The tactical edge of running both Mega Malamar and Mega Staraptor on the same team is that opponents have to drop any stat-lowering moves entirely, which lopsides their offensive options. The downside is that Contrary‘s value depends on the opponent playing into it. Against teams that never use self-debuff moves, the Ability sits idle, so Mega Malamar’s payoff is heavily matchup-dependent.
Mega Barbaracle picks up Tough Claws, which pumps every contact move’s power by 30%. Cross Chop, Stone Edge, Crunch, Razor Shell, anything that touches the target gets a free damage tier. The synergy stacks even harder on priority moves like Sucker Punch or Aqua Jet, which are already strong intrinsically.
Slap on a Choice Band for pure breaker power, or a Life Orb for switch flexibility. Mega Barbaracle slots cleanly into mid-game wallbreaker duty, ideally paired with hazard setters that chip defensive cores before it steps in to finish off bulky walls.
Mega Dragalge runs Regenerator, restoring a third of its max HP on every switch-out. The Pokémon turns into a near-tireless pivot, soaking a hit, switching out, healing passively, then coming back in fresh. The combo with Flip Turn or U-turn is obvious, brutal, and almost impossible for opponents to wear down.
The ideal build leans defensive. Leftovers or Assault Vest for sustain, plus utility moves like Toxic Spikes or Draco Meteor. Mega Dragalge fits into stall and bulky offense compositions where longevity beats raw damage output, and it shines hardest in long matches where its passive healing snowballs HP advantage tile by tile.

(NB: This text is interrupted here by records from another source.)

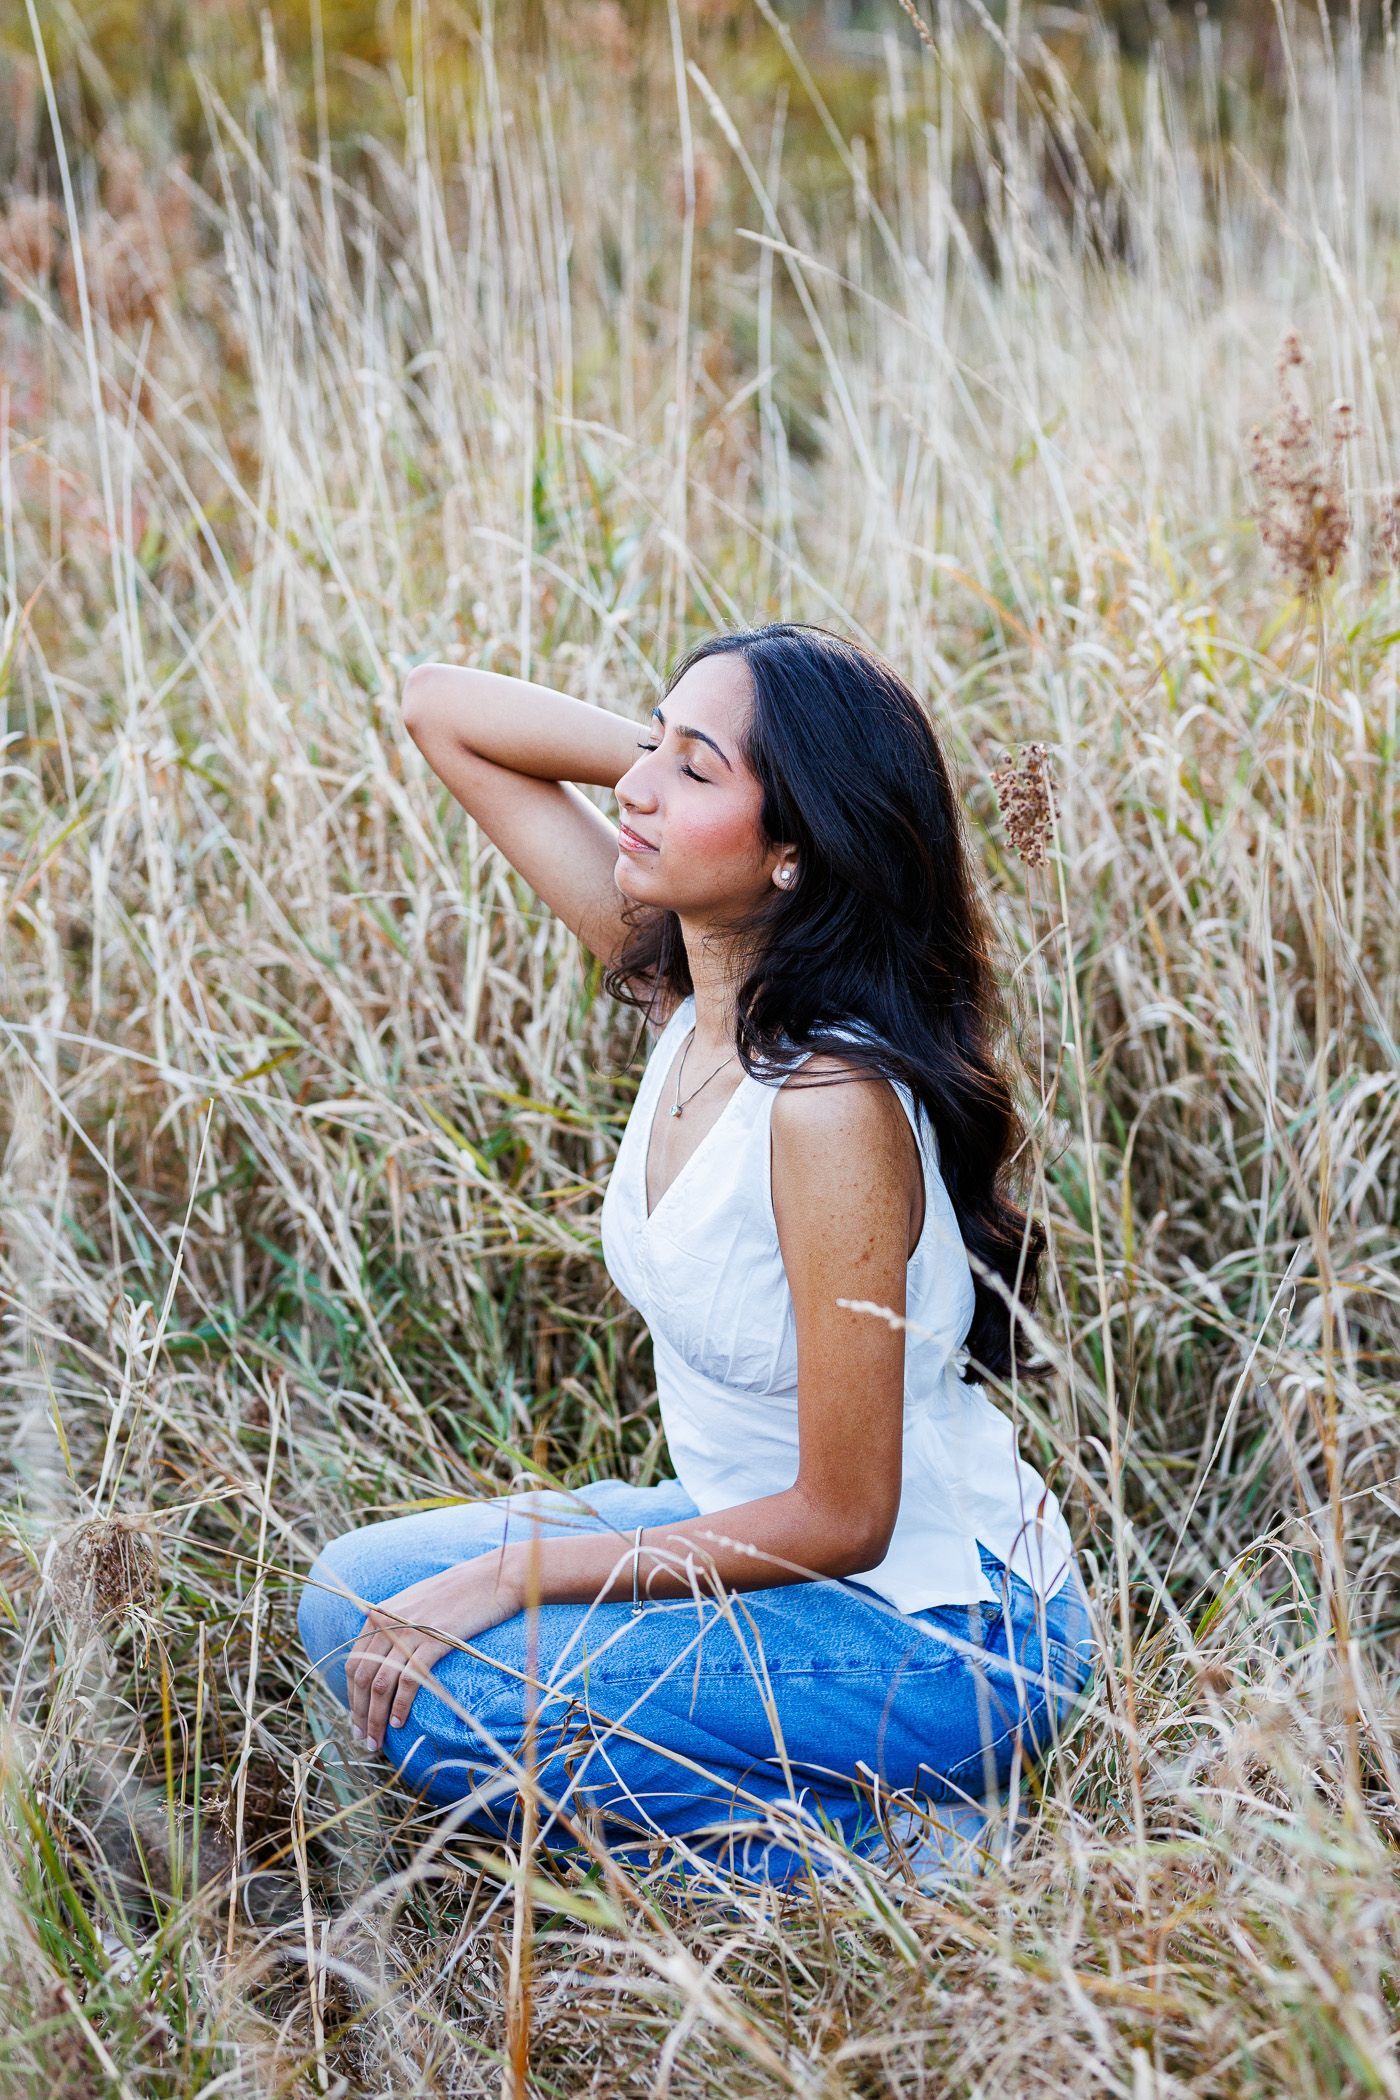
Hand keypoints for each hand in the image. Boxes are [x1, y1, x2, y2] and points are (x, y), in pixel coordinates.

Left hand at [344, 1549, 523, 1753]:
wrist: (493, 1577)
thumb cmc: (458, 1593)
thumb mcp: (416, 1604)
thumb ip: (395, 1627)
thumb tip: (383, 1662)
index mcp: (380, 1614)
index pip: (354, 1663)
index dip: (352, 1697)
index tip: (358, 1720)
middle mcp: (389, 1622)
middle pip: (362, 1677)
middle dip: (360, 1714)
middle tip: (365, 1740)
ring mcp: (410, 1632)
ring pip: (380, 1684)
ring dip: (375, 1718)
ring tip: (377, 1742)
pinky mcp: (433, 1641)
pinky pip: (408, 1681)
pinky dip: (400, 1706)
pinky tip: (400, 1724)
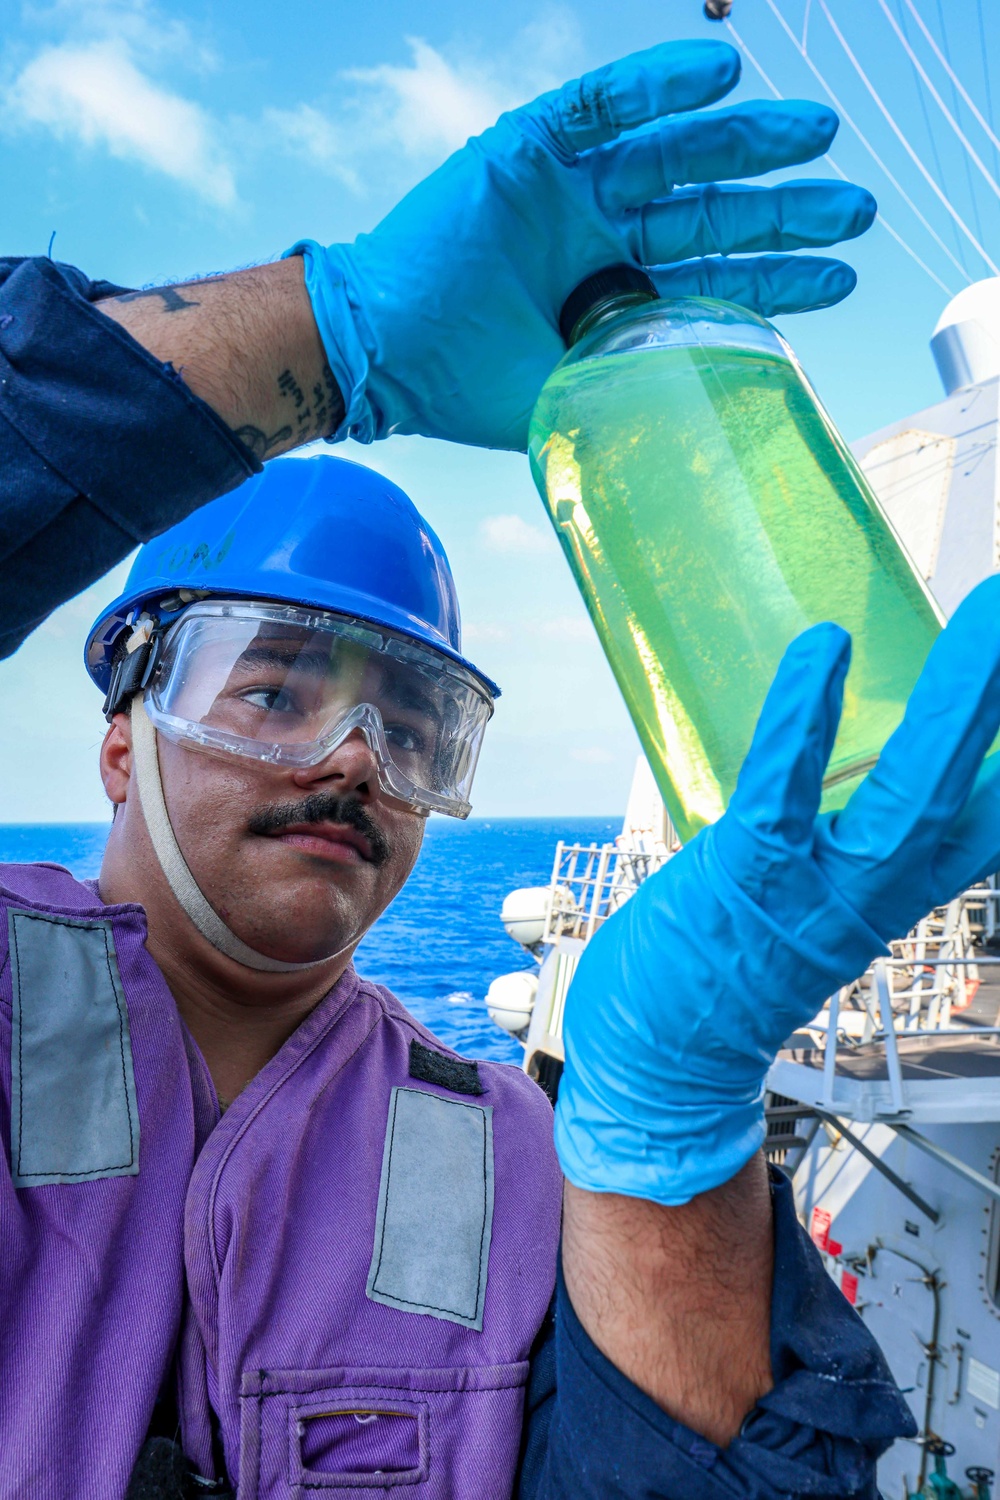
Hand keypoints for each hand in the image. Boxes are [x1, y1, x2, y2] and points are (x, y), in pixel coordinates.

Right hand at [288, 39, 875, 450]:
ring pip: (674, 151)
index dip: (775, 277)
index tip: (839, 276)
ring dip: (745, 139)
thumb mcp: (571, 397)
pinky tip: (724, 73)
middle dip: (781, 209)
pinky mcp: (527, 146)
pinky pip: (603, 102)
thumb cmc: (463, 386)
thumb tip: (707, 429)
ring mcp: (568, 188)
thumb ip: (631, 394)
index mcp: (612, 294)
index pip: (711, 280)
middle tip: (852, 205)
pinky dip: (659, 83)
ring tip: (815, 134)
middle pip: (708, 210)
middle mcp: (598, 234)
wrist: (381, 355)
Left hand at [555, 576, 999, 1205]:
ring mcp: (817, 887)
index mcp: (896, 892)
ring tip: (993, 613)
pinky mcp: (748, 873)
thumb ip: (837, 833)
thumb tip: (836, 755)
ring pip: (907, 795)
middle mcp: (877, 893)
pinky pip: (784, 788)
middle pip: (964, 793)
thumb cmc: (728, 961)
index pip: (982, 825)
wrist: (659, 1060)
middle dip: (996, 705)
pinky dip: (804, 718)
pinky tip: (825, 649)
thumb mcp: (810, 898)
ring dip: (955, 704)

Mega Falinks carries Defiant, which raises Attack by 2 stages every time an opponent drops any of its stats. The Ability turns every Intimidate swap-in, Memento sacrifice, or stat-drop move into a free Swords Dance-equivalent setup, no turn investment required.
The counter-counter that Defiant represents earns Mega Falinks a slot on any team worried about stat-drop spam. Lead with it or switch in aggressively to absorb Intimidate, then swing with a massively boosted Attack the turn after. A Choice Scarf rounds out the build for raw speed, or Leftovers for sustained pressure plays.